On Tuesday, Chief Deputy Tim Ryle told commissioners the sheriff’s office re-examined its budget after last week's meeting and concluded that $140,000 was “a more appropriate number” to cover the overtime hours.
However, when Precinct Three Commissioner Valerie Covey made a spreadsheet of her own, she came to the conclusion that $60,000 should be more than enough.
“It should be more than ample to accommodate our overtime for the next two-and-a-half months,” Covey said. “I can’t really support more than that. As we all live on a budget, we all have to live within that budget. We appreciate you and your guys working on that.”
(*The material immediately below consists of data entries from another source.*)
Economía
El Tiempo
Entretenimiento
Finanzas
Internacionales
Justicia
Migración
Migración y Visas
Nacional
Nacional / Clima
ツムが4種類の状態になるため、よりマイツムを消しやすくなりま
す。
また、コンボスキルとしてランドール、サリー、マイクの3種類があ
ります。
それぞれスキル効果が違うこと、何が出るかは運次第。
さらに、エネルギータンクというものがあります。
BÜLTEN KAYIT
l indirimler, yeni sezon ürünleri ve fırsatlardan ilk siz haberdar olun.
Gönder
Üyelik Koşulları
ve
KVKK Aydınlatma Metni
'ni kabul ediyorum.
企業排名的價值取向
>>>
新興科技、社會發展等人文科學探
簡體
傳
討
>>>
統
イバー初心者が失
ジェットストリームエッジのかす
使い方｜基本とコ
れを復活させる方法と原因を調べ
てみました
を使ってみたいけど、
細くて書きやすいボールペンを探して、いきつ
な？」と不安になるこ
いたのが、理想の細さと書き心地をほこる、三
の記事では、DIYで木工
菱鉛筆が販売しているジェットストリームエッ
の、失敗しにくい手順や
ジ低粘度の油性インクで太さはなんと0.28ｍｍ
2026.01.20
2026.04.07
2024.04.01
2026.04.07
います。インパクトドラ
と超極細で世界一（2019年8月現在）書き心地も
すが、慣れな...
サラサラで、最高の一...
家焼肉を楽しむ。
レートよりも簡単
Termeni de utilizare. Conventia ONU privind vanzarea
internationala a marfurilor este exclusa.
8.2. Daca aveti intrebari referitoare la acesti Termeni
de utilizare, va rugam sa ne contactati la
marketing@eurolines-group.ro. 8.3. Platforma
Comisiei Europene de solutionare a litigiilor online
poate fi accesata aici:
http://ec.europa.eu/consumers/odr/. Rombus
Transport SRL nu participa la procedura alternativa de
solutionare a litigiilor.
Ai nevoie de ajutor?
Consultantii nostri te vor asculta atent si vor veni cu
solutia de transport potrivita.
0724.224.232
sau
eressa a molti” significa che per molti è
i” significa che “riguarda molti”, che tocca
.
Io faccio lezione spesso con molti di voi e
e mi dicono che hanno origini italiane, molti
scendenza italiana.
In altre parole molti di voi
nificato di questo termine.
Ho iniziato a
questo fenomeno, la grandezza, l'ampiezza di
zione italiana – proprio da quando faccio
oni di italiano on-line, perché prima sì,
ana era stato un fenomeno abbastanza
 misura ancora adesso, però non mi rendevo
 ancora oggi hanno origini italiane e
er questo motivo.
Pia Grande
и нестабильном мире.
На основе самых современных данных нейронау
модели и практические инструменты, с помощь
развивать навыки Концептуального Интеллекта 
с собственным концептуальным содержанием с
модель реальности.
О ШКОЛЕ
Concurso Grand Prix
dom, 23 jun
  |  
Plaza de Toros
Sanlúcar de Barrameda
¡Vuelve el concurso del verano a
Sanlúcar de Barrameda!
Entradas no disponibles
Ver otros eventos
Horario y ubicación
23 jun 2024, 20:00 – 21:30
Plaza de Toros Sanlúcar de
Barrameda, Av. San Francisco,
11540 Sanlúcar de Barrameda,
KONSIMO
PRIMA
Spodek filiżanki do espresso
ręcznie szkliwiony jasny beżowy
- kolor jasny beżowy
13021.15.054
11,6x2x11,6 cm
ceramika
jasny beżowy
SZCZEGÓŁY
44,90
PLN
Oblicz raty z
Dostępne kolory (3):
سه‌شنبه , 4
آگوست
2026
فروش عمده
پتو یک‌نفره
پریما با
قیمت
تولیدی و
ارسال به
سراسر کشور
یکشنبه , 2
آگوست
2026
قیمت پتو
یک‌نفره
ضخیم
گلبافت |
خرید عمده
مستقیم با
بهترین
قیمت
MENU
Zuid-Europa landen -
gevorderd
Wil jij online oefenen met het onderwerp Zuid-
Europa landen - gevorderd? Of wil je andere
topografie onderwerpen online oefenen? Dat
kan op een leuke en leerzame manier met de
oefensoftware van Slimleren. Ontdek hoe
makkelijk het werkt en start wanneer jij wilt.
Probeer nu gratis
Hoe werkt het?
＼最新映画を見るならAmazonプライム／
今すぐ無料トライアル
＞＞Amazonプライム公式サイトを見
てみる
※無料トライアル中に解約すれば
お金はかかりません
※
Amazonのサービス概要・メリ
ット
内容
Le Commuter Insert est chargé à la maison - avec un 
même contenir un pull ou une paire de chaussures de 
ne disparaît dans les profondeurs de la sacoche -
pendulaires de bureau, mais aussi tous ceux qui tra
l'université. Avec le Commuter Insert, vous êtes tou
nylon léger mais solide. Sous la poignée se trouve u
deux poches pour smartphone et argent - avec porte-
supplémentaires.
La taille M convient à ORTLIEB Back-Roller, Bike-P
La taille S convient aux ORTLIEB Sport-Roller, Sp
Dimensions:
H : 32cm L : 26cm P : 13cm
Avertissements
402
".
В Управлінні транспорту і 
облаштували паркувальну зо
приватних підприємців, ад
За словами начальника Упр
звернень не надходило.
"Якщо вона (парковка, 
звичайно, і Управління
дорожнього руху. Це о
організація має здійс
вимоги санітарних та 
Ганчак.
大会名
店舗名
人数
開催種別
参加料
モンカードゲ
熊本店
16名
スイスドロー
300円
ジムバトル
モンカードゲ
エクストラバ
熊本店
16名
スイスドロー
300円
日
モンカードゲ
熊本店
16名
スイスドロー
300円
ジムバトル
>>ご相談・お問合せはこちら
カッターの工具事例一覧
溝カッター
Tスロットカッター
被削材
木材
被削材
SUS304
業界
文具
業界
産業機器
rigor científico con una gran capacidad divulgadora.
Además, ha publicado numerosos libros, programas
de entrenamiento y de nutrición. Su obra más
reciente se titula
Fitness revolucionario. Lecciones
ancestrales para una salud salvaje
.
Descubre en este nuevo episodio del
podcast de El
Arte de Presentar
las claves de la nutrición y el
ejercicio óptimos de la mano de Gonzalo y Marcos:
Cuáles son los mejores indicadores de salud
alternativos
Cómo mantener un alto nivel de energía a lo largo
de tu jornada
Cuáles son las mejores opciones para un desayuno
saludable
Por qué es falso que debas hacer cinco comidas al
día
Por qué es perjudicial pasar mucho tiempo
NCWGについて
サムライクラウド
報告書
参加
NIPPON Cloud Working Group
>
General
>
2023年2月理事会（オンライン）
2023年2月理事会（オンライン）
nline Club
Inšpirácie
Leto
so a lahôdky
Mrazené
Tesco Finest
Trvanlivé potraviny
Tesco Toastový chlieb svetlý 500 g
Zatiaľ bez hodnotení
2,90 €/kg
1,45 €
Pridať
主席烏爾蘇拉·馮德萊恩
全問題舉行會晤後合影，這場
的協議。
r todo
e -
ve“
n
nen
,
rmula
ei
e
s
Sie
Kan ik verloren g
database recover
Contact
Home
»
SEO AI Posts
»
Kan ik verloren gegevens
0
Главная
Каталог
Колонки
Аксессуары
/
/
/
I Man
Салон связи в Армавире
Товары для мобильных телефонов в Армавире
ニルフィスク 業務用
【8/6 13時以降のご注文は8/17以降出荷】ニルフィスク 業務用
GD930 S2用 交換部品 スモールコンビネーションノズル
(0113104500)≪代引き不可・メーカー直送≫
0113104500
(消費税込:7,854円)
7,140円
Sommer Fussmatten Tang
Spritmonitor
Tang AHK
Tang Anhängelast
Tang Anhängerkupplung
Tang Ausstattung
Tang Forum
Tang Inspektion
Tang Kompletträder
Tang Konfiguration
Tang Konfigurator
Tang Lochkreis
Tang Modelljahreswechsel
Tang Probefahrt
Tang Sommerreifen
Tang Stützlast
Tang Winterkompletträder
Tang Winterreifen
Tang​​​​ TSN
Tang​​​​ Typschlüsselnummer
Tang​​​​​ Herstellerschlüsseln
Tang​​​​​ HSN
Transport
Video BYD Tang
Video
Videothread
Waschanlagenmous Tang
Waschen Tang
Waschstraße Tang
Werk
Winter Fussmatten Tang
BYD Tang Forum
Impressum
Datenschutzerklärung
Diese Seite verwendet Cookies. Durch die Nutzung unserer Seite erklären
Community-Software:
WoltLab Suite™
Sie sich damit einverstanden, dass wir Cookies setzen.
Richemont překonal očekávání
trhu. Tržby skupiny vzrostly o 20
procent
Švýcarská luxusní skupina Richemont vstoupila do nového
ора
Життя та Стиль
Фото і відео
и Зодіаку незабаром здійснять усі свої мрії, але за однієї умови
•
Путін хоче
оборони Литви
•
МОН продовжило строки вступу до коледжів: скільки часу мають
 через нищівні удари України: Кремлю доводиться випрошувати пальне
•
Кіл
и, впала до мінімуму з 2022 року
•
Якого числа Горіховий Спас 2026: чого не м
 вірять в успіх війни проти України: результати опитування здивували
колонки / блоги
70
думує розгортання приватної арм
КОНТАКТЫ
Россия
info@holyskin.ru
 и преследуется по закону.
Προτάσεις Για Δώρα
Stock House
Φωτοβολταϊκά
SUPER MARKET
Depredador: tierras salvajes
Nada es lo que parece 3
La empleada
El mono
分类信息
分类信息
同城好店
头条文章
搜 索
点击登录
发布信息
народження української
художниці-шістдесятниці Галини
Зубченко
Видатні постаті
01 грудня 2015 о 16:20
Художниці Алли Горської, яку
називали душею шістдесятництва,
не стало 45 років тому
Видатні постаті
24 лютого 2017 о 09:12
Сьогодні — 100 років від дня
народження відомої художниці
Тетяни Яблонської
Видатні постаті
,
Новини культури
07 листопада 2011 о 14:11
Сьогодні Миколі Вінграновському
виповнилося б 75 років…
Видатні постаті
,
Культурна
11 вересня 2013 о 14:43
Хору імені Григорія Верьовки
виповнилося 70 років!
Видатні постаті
Covey said that even with an additional $60,000, the sheriff’s office spending would be over its annual budget by $55,000. Covey added that last year the office was $80,000 dollars in the red.
“I’m encouraging law enforcement, and everybody, to stay within the budget you’re given,” she said. “That’s what causes us concern. It can get out of control pretty quickly. The monitoring and managing is what we ask of every department.”
Ryle said he was not confident $60,000 would be enough to sustain the sheriff's office's overtime costs for the rest of the fiscal year.
“It’s clearly a balance,” Ryle said. “It must be budgeted correctly in the first place, and then us managing it. It obviously wasn’t budgeted correctly [to begin with]."
Ultimately, commissioners voted, 3-0, to allocate the $60,000 to the sheriff’s department for overtime hours. Precinct One Commissioner Terry Cook and Precinct Two Commissioner Cynthia Long were not present at Tuesday's meeting.
If the sheriff’s department is not able to stretch the money allotted to them for the next two and a half months, they will have to come back to commissioners court to ask for more, Judge Dan Gattis said.